* 任务要求:
请把以下全部条目中识别出的文字逐行表示为一个 JSON 字符串列表，每行对应一个字符串，略去空行。图片不要写进答案。

======== 所示条目

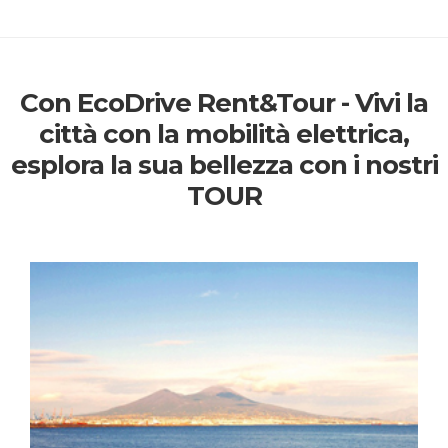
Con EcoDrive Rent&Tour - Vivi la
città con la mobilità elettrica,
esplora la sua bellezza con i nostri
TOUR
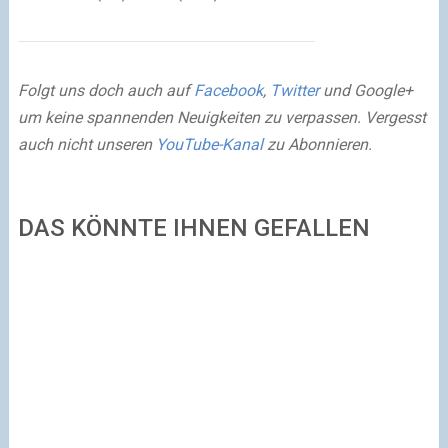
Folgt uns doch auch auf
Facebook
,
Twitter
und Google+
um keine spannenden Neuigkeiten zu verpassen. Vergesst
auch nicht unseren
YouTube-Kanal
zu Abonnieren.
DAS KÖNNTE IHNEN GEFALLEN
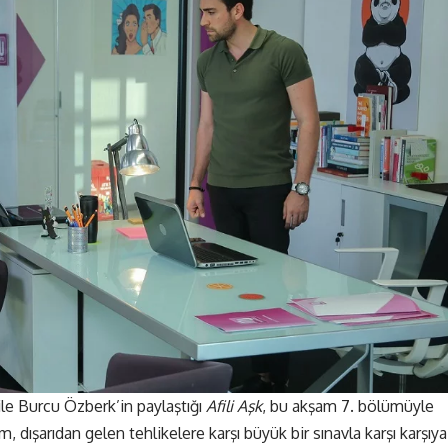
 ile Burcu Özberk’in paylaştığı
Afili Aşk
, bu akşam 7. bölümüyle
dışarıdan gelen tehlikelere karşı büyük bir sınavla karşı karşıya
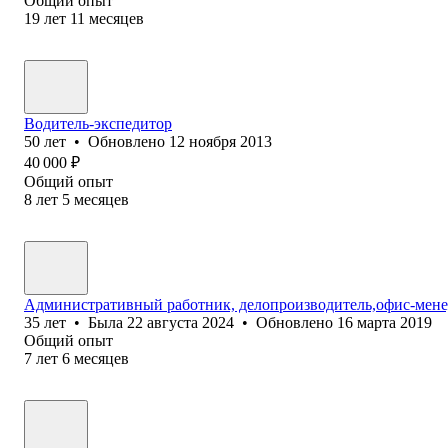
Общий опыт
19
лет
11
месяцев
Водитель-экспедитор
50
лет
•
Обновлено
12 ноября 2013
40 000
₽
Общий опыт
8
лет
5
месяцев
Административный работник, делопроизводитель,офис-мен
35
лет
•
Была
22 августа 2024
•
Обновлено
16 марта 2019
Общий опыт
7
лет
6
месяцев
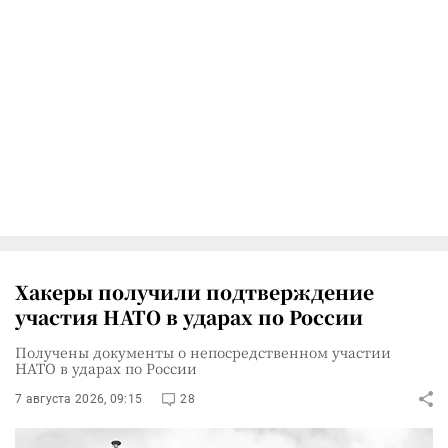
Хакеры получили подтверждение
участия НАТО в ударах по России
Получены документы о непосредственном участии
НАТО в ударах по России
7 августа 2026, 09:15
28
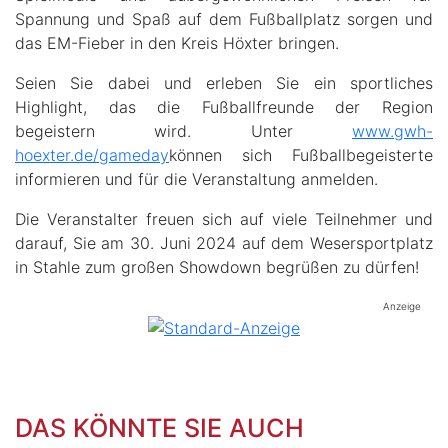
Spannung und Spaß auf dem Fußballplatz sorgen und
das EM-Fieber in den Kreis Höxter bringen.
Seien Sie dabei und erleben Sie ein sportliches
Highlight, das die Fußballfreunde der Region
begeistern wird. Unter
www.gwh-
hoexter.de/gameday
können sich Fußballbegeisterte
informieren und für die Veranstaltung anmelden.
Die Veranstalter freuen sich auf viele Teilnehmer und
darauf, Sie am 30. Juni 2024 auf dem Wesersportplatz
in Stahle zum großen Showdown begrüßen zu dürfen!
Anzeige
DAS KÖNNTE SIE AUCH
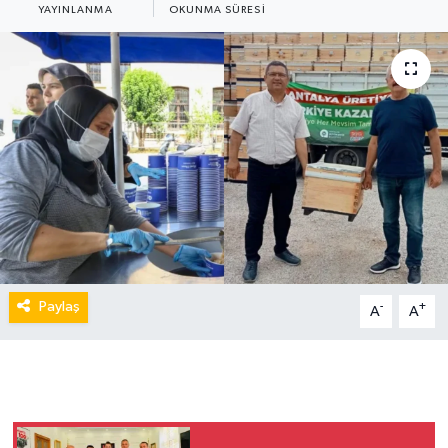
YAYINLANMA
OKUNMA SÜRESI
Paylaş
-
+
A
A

================

* 本题输出:
[
  "Con EcoDrive Rent&Tour - Vivi la",
  "città con la mobilità elettrica,",
  "esplora la sua bellezza con i nostri",
  "TOUR",
  "Folgt uns doch auch auf",
  "Facebook",
  ",",
  "Twitter",
  "und Google+",
  "um keine spannenden Neuigkeiten zu verpassen. Vergesst",
  "auch nicht unseren",
  "YouTube-Kanal",
  "zu Abonnieren.",
  "DAS KÖNNTE IHNEN GEFALLEN",
  " ile Burcu Özberk’in paylaştığı",
  "Afili Aşk",
  ", bu akşam 7. bölümüyle",
  "dışarıdan gelen tehlikelere karşı büyük bir sınavla karşı karşıya",
  "Общий опыт",
  "19",
  "лет",
  "11",
  "месяцев",
  "Водитель-экспедитор",
  "50",
  "лет",
  "•",
  "Обновлено",
  "12 ноября 2013",
  "40 000",
  "₽",
  "Общий опыт",
  "8",
  "лет",
  "5",
  "месяцев",
  "Административный работник, делопроизводитель,офис-мен",
  "35",
  "лет",
  "•",
  "Была",
  "22 августа 2024",
  "•",
  "Обновлено",
  "16 марта 2019",
  "Общий опыт",
  "7",
  "лет",
  "6",
  "месяцев",
  "Хакеры получили подтверждение",
  "участия НАТО в ударах по России",
  "Получены документы о непосредственном участии",
  "НАТО в ударах по России",
  "7 августа 2026, 09:15",
  "28",
  "Spannung und Spaß auf dem Fußballplatz sorgen und",
  "das EM-Fieber in den Kreis Höxter bringen.",
  "Seien Sie dabei und erleben Sie ein sportliches",
  "Highlight, das die Fußballfreunde der Region",
  "begeistern wird. Unter",
  "www.gwh-",
  "hoexter.de/gameday",
  "können sich Fußballbegeisterte",
  "informieren und für die Veranstaltung anmelden.",
  "Die Veranstalter freuen sich auf viele Teilnehmer und",
  "darauf, Sie am 30. Juni 2024 auf dem Wesersportplatz",
  "in Stahle zum großen Showdown begrüßen zu dürfen!",
  "Anzeige",
  "DAS KÖNNTE SIE AUCH",
  "YAYINLANMA",
  "OKUNMA SÜRESI",
  "Paylaş",
  "-",
  "+",
  "A",
  "A"
]